I know this is an old issue but I also have this problem, instead of opening a new issue for the same thing I decided to comment here.
My issue is the same as @tangdou1 I can not crawl some websites because of the robot.txt, even after unchecking "Obey html-robots-noindex:" I still can not crawl the website, I tried another search engine (Open Semantic Search) with the same domain and it was able to crawl it as it doesnt obey robot.txt, is it possible to force the robot.txt to be ignored globally on yacy?
Is it even ethical to ignore robot.txt
? Site owners may have good reasons to exclude portions of their web sites from crawlers. On some instances it may be for your own good in situations when volatile pages with infinite recursion are excluded. As a sysadmin, I'm telling you, that if you violate my robots.txt
then I'm likely to block your crawler entirely based on your IP address, User-Agent or both. No respecting robots.txt
can get your entire country blocked and what are you going to do then?
Just contact the site owners and convince them to allow you to crawl what you want to crawl.
I thought the whole point of Yacy was to give users freedom and bypass censorship that other search engines like google and bing enforce on users. We should have the choice to decide whether or not we want to follow and obey robot.txt files.
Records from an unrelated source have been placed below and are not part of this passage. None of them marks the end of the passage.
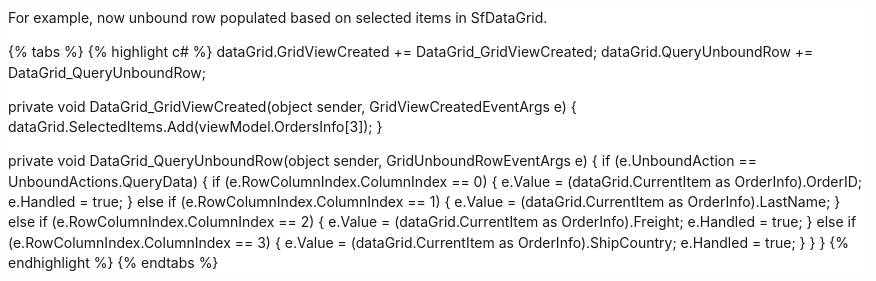 For example, now unbound row populated based on selected items in SfDataGrid.


{% tabs %}
{% highlight c# %}
dataGrid.GridViewCreated += DataGrid_GridViewCreated;
dataGrid.QueryUnboundRow += DataGrid_QueryUnboundRow;

private void DataGrid_GridViewCreated(object sender, GridViewCreatedEventArgs e)
{
    dataGrid.SelectedItems.Add(viewModel.OrdersInfo[3]); 
}

private void DataGrid_QueryUnboundRow(object sender, GridUnboundRowEventArgs e)
{
    if (e.UnboundAction == UnboundActions.QueryData)
    {
        if (e.RowColumnIndex.ColumnIndex == 0)
        {
         e.Value = (dataGrid.CurrentItem as OrderInfo).OrderID;
         e.Handled = true;
        }
        else if (e.RowColumnIndex.ColumnIndex == 1)
        {
         e.Value = (dataGrid.CurrentItem as OrderInfo).LastName;
        }
        else if (e.RowColumnIndex.ColumnIndex == 2)
        {
          e.Value = (dataGrid.CurrentItem as OrderInfo).Freight;
          e.Handled = true;
        }
        else if (e.RowColumnIndex.ColumnIndex == 3)
        {
           e.Value = (dataGrid.CurrentItem as OrderInfo).ShipCountry;
           e.Handled = true;
        }
    }
}
{% endhighlight %}
{% endtabs %}
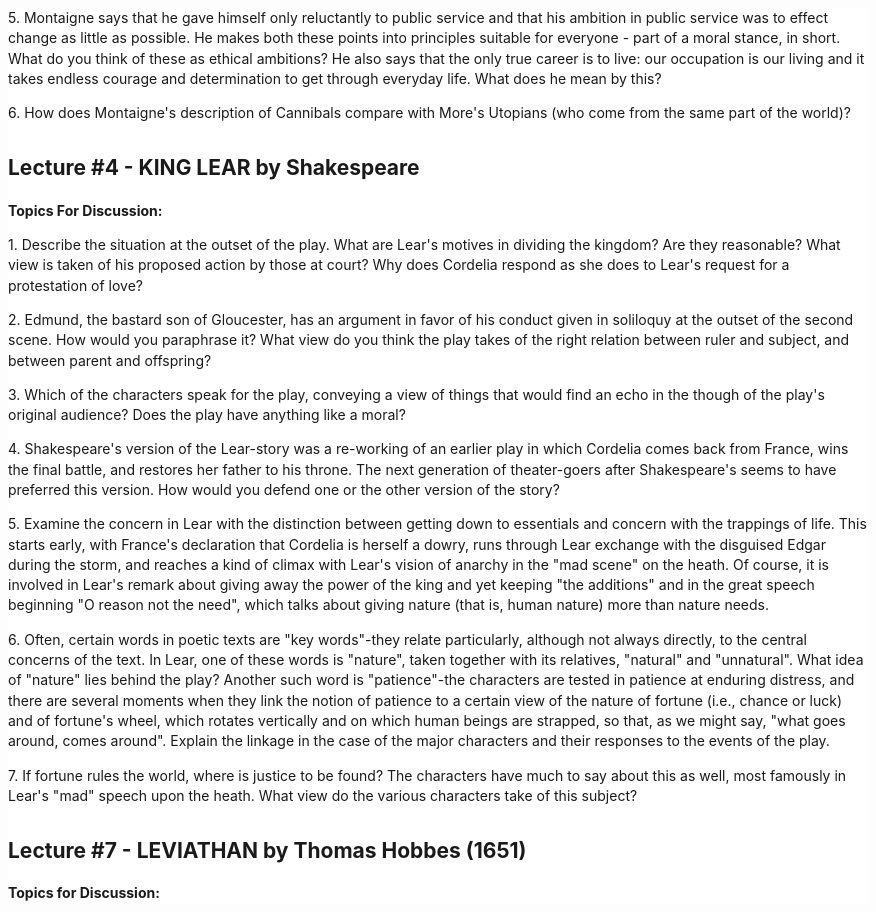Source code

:5\. Montaigne says that he gave himself only reluctantly to public service and that his ambition in public service was to effect change as little as possible. He makes both these points into principles suitable for everyone - part of a moral stance, in short. What do you think of these as ethical ambitions? He also says that the only true career is to live: our occupation is our living and it takes endless courage and determination to get through everyday life. What does he mean by this?

6\. How does Montaigne's description of Cannibals compare with More's Utopians (who come from the same part of the world)?

Lecture #4 - KING LEAR by Shakespeare
-------------------------------------

**Topics For Discussion:**

1\. Describe the situation at the outset of the play. What are Lear's motives in dividing the kingdom? Are they reasonable? What view is taken of his proposed action by those at court? Why does Cordelia respond as she does to Lear's request for a protestation of love?

2\. Edmund, the bastard son of Gloucester, has an argument in favor of his conduct given in soliloquy at the outset of the second scene. How would you paraphrase it? What view do you think the play takes of the right relation between ruler and subject, and between parent and offspring?

3\. Which of the characters speak for the play, conveying a view of things that would find an echo in the though of the play's original audience? Does the play have anything like a moral?

4\. Shakespeare's version of the Lear-story was a re-working of an earlier play in which Cordelia comes back from France, wins the final battle, and restores her father to his throne. The next generation of theater-goers after Shakespeare's seems to have preferred this version. How would you defend one or the other version of the story?

5\. Examine the concern in Lear with the distinction between getting down to essentials and concern with the trappings of life. This starts early, with France's declaration that Cordelia is herself a dowry, runs through Lear exchange with the disguised Edgar during the storm, and reaches a kind of climax with Lear's vision of anarchy in the "mad scene" on the heath. Of course, it is involved in Lear's remark about giving away the power of the king and yet keeping "the additions" and in the great speech beginning "O reason not the need", which talks about giving nature (that is, human nature) more than nature needs.

6\. Often, certain words in poetic texts are "key words"-they relate particularly, although not always directly, to the central concerns of the text. In Lear, one of these words is "nature", taken together with its relatives, "natural" and "unnatural". What idea of "nature" lies behind the play? Another such word is "patience"-the characters are tested in patience at enduring distress, and there are several moments when they link the notion of patience to a certain view of the nature of fortune (i.e., chance or luck) and of fortune's wheel, which rotates vertically and on which human beings are strapped, so that, as we might say, "what goes around, comes around". Explain the linkage in the case of the major characters and their responses to the events of the play.

7\. If fortune rules the world, where is justice to be found? The characters have much to say about this as well, most famously in Lear's "mad" speech upon the heath. What view do the various characters take of this subject?

Lecture #7 - LEVIATHAN by Thomas Hobbes (1651)
----------------------------------------------

**Topics for Discussion:**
Also as I said before other search engines like Open Semantic Search let us ignore robot.txt files, and I dont think there is a website owner stupid enought to block a whole country because of one user do not follow the robot.txt file on their site, you can get ip blocked or hardware blocked and that would be okay, in that case it should be my problem as the one indexing your website and I should take care of how many requests I do to your website or other ways to avoid getting blocked, it should not be enforced on the search engine itself.
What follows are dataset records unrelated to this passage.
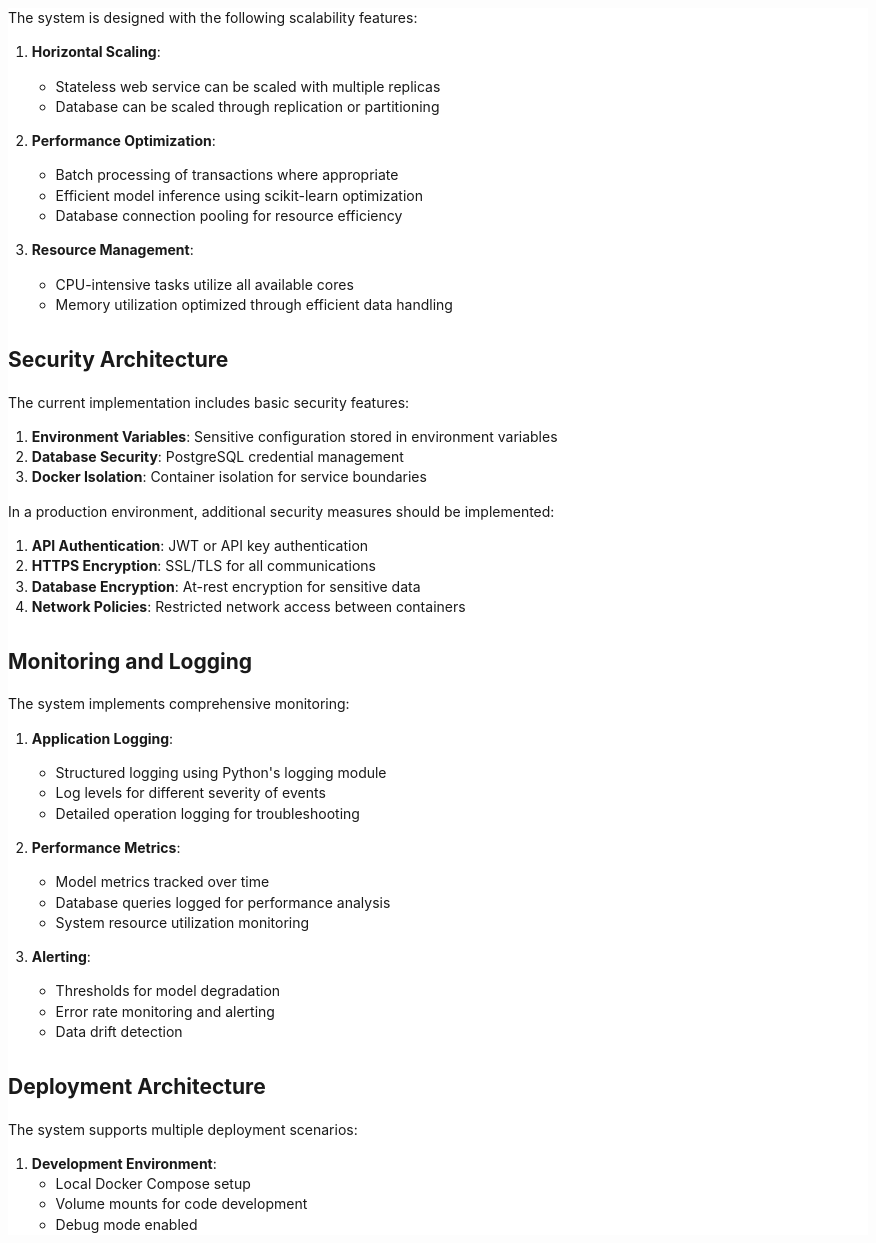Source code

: The system is designed with the following scalability features:

1. **Horizontal Scaling**:
   - Stateless web service can be scaled with multiple replicas
   - Database can be scaled through replication or partitioning

2. **Performance Optimization**:
   - Batch processing of transactions where appropriate
   - Efficient model inference using scikit-learn optimization
   - Database connection pooling for resource efficiency

3. **Resource Management**:
   - CPU-intensive tasks utilize all available cores
   - Memory utilization optimized through efficient data handling

## Security Architecture

The current implementation includes basic security features:

1. **Environment Variables**: Sensitive configuration stored in environment variables
2. **Database Security**: PostgreSQL credential management
3. **Docker Isolation**: Container isolation for service boundaries

In a production environment, additional security measures should be implemented:

1. **API Authentication**: JWT or API key authentication
2. **HTTPS Encryption**: SSL/TLS for all communications
3. **Database Encryption**: At-rest encryption for sensitive data
4. **Network Policies**: Restricted network access between containers

## Monitoring and Logging

The system implements comprehensive monitoring:

1. **Application Logging**:
   - Structured logging using Python's logging module
   - Log levels for different severity of events
   - Detailed operation logging for troubleshooting

2. **Performance Metrics**:
   - Model metrics tracked over time
   - Database queries logged for performance analysis
   - System resource utilization monitoring

3. **Alerting**:
   - Thresholds for model degradation
   - Error rate monitoring and alerting
   - Data drift detection

## Deployment Architecture

The system supports multiple deployment scenarios:

1. **Development Environment**:
   - Local Docker Compose setup
   - Volume mounts for code development
   - Debug mode enabled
Glad you're reopening that discussion, I vote to remove the checkmark. Your exaggeration is also completely wrong. The robots.txt is not censorship. The information is still freely accessible, the creator just decided that you should not save it on your computer. Whenever you can't stand above information ownership rights, it's instant censorship for you? In that case, I'd like to have your admin page url. I think this would be information that you would consider worth protecting. Since you do not allow others to protect the information, I think you should set a good example and publish your information.
@ZeroCool940711, robots.txt
is not for censorship so there is no need to circumvent it.
Please be nice to web sites that ask you not to crawl certain parts of the web site. You are unlikely to harvest much useful information but quite probably crawl some dynamic portions of the web site or its API interface, etc. With dynamic site content excluded by robots.txt
your index may be contaminated by 404 URLs that link nowhere and that is just one example.
Maintaining good quality index often requires you to exclude things from crawling rather than add more. For example some wordpress sites don't exclude /wp-json/
area in robots.txt
and when accidentally crawled it pollutes index with unusable unreadable (by human) links that should be manually thrown away.
Maybe you have legitimate case when something valuable is behind robots.txt
shield but letting the site owners know about the problem is better than bypassing the exclusion.
Sites like boorus, imageboards, coding sites like github and other sites have global robot.txt that do not let you index anything from their websites and not because some sensitive information is there, if it were a path like an /admin
page or user information I would agree that those things should not be indexed but things like imageboards or code should be allowed to be indexed, thats when been able to bypass robot.txt is useful.
The problem can be solved quite simply. We are a project on Github and Open Source. Why don't you become a supporter of our project and let us join Github? The explanation is in the file https://github.com/robots.txt.
If you would like to crawl GitHub contact us at support@github.com. We also provide an extensive API: https://developer.github.com/
Unchecking the "Obey html-robots-noindex:" box at the advanced crawler page should do it.